Instructions for the task:
Could you carry on the article about moisturizers below, writing onward from its final line about occlusives?

Document text:
• • • • •
A moisturizer (or moisturiser) is a liquid that is used for softening the skin, especially for naturally dry skins. They increase the skin's water content by reducing evaporation. The thickness of a moisturizer is actually what keeps the hydration concealed into the skin, which then creates the moisturizing effect. Due to its thickening agents, moisturizers typically only come in lotion or night cream form.
Unlike a serum, a moisturizer does not penetrate deeply into the skin. The main job of a moisturizer is to seal products into the skin, locking all the moisture and nutrients your skin needs.
Moisturizers are not always needed or used. They are most useful for persons with dry skin.
Moisturizers are designed to either impart or restore hydration in the stratum corneum, which is an interactive, dynamic structure, and maintenance of hydration can impact its barrier function.
How they act[change | change source]
Ways that a moisturizer affects the body include:
- Occlusives work by forming a thin film on the surface of the skin to prevent loss of moisture.
• • • • •
Record set:
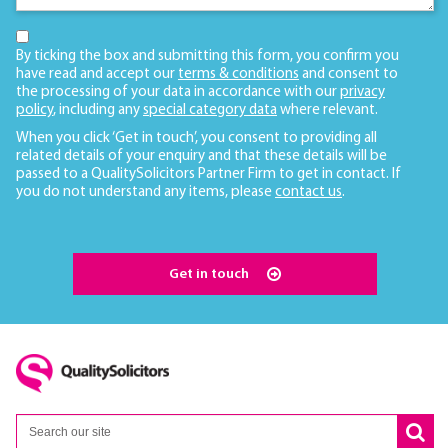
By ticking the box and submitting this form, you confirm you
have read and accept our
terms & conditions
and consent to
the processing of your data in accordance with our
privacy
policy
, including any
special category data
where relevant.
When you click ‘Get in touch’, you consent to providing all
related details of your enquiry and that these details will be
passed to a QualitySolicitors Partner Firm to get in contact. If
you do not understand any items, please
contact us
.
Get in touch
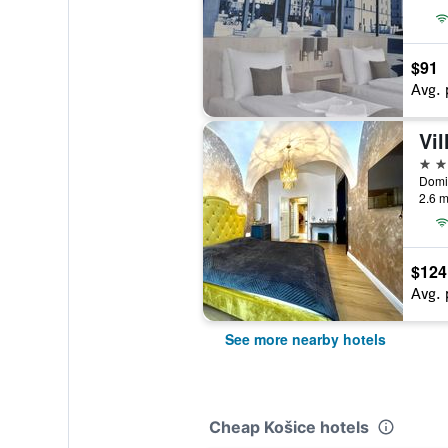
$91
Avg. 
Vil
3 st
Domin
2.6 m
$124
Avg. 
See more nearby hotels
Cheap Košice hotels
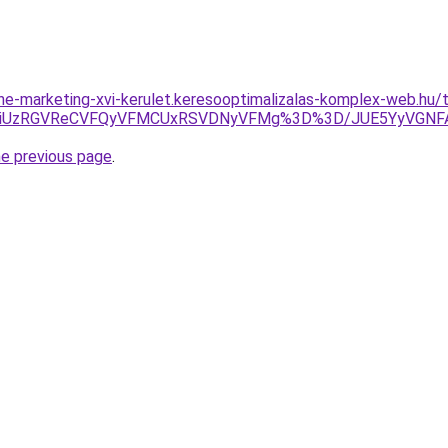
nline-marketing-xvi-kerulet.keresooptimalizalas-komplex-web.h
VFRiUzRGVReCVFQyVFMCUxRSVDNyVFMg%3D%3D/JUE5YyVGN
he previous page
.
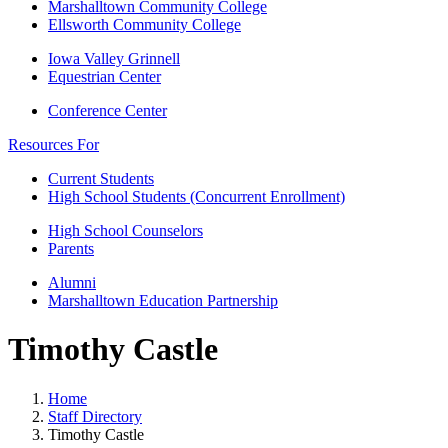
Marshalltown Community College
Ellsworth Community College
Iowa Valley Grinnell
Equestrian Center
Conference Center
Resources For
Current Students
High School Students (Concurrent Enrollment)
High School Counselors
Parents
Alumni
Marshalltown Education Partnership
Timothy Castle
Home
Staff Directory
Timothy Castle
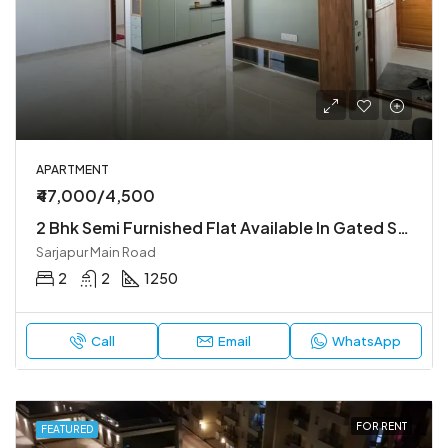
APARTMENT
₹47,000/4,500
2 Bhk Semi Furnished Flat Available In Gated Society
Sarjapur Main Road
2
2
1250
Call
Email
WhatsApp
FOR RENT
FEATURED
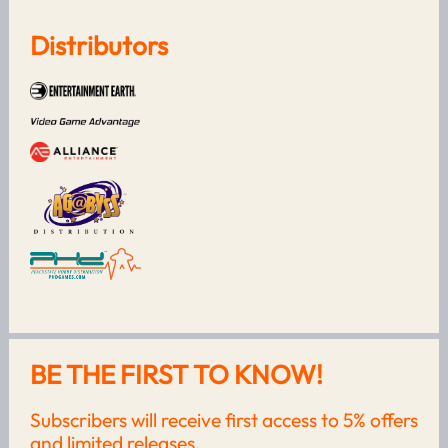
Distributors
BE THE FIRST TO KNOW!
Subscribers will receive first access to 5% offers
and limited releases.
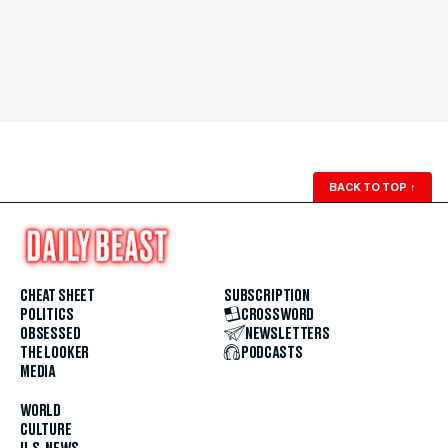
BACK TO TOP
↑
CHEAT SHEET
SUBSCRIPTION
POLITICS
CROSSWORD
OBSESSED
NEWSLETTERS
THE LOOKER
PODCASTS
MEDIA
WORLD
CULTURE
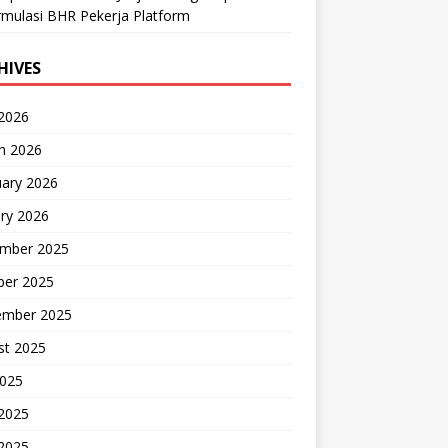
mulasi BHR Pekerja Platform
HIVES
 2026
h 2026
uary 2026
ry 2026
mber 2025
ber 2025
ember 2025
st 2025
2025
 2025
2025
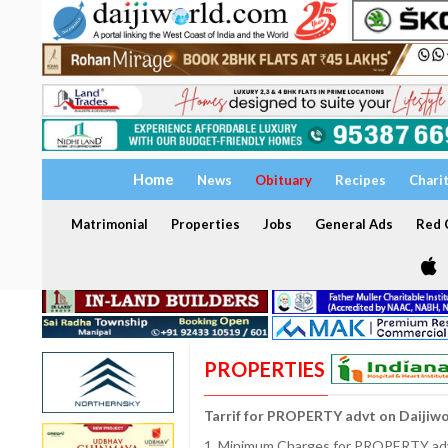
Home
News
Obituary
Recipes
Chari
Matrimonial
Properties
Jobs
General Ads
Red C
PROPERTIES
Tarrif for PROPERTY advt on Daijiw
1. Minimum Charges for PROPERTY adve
• • • • •
Task result:
- Humectants attract water vapor from the air to moisturize the skin.
- Some add deficient materials. These aim to restore natural moisturizing factors on the skin.
References[change | change source]
- Publishing, Harvard Health. "Moisturizers: Do they work? - Harvard Health". Harvard Health. Retrieved 2017-11-10.
- "What are Moisturizers?". 2021-06-03. Retrieved 2021-06-12.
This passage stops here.